Hey, so in class, we learned about understanding arrays as pointers and we used it to print out a chessboard and now I'm trying to do the same on my own and I'm printing out a reverse 'L' but for some reason, it's printing out the location of a1 rather than what a1 is. I'm new to this so please go easy on me. Thank you

Here is the code:
***

void Tictactoe()
{
typedef char box[4][6];
box a1, a2, a3, x1, x2, x3, *board[3][3];
a1[0][5] = char(219);
a1[1][5] = char(219);
a1[2][5] = char(219);
a1[3][5] = char(219);
a1[3][5] = char(219); a1[3][4] = char(219); a1[3][3] = char(219); a1[3][2] = char(219);
a1[3][1] = char(219); a1[3][0] = char(219);
board[0][0] = &a1;
cout << *(board[0][0]) << endl;;

}
int main(){

Tictactoe();




return 0;
}

***

A board is a 2D array that has nine (3x3) elements.
Each element is a pointer to a Box.
A Box is a 2D array that has 24 char elements.

The board[0][0] is a pointer to a char[4][6] 2D array.

*(board[0][0]) == board[0][0][0] == a1[0]

You do cout << a1[0].

Thank you appreciate it.

Isn't it:


Dereferencing board[0][0], a Box*, yields a Box, which is what a1 is.
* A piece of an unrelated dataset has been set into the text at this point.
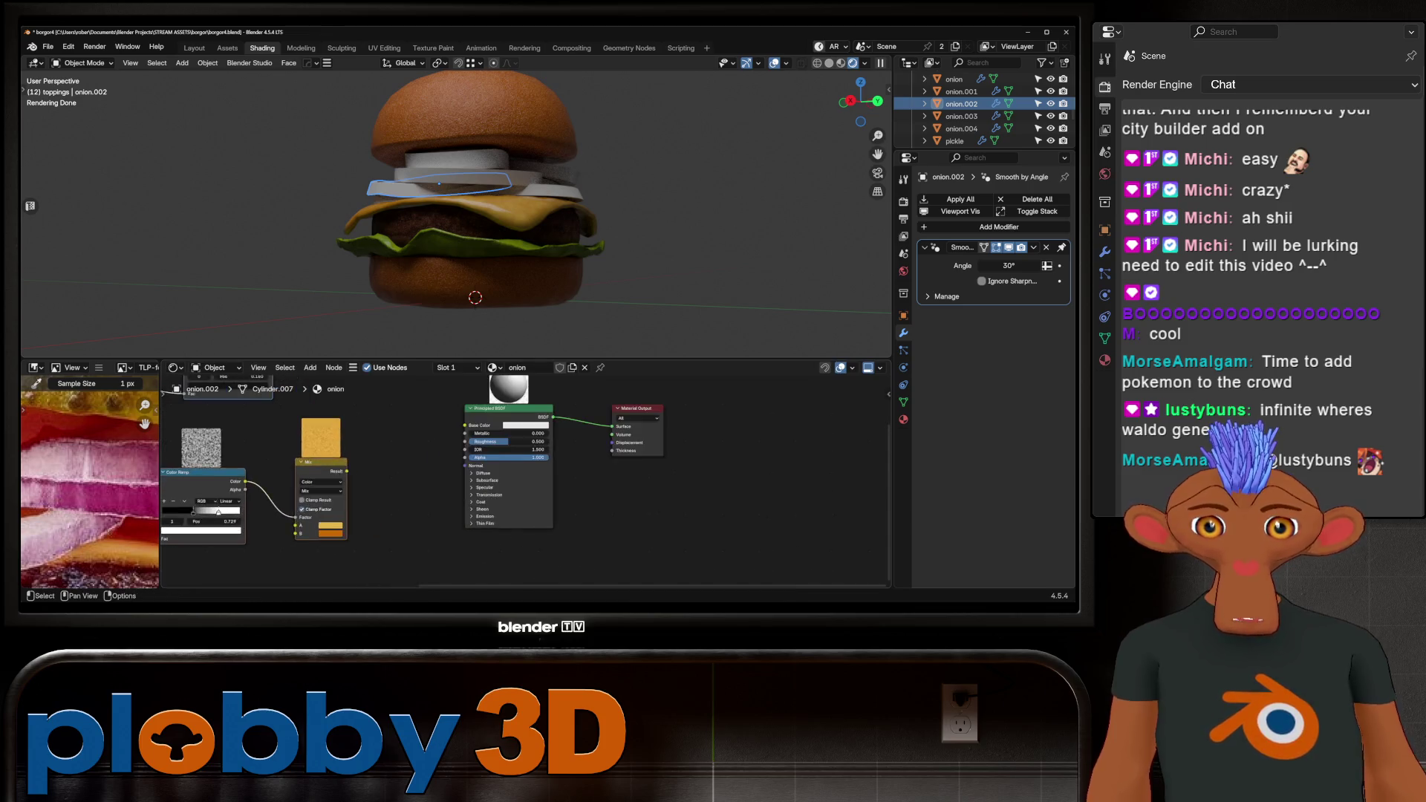
key("g")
What I was trying to do in the example above was store the location of a1 into box[0][0] because let's say i have a variable called x and x=2 and if x = 2 I change that box[0][0]'s value from a1 to x1 and instead print out x1.

@dutch: Thanks. The arrays of arrays distract.

@john: Why so complicated? Why can't you start with one pointer?

and

You're right. Thank you, my good sire,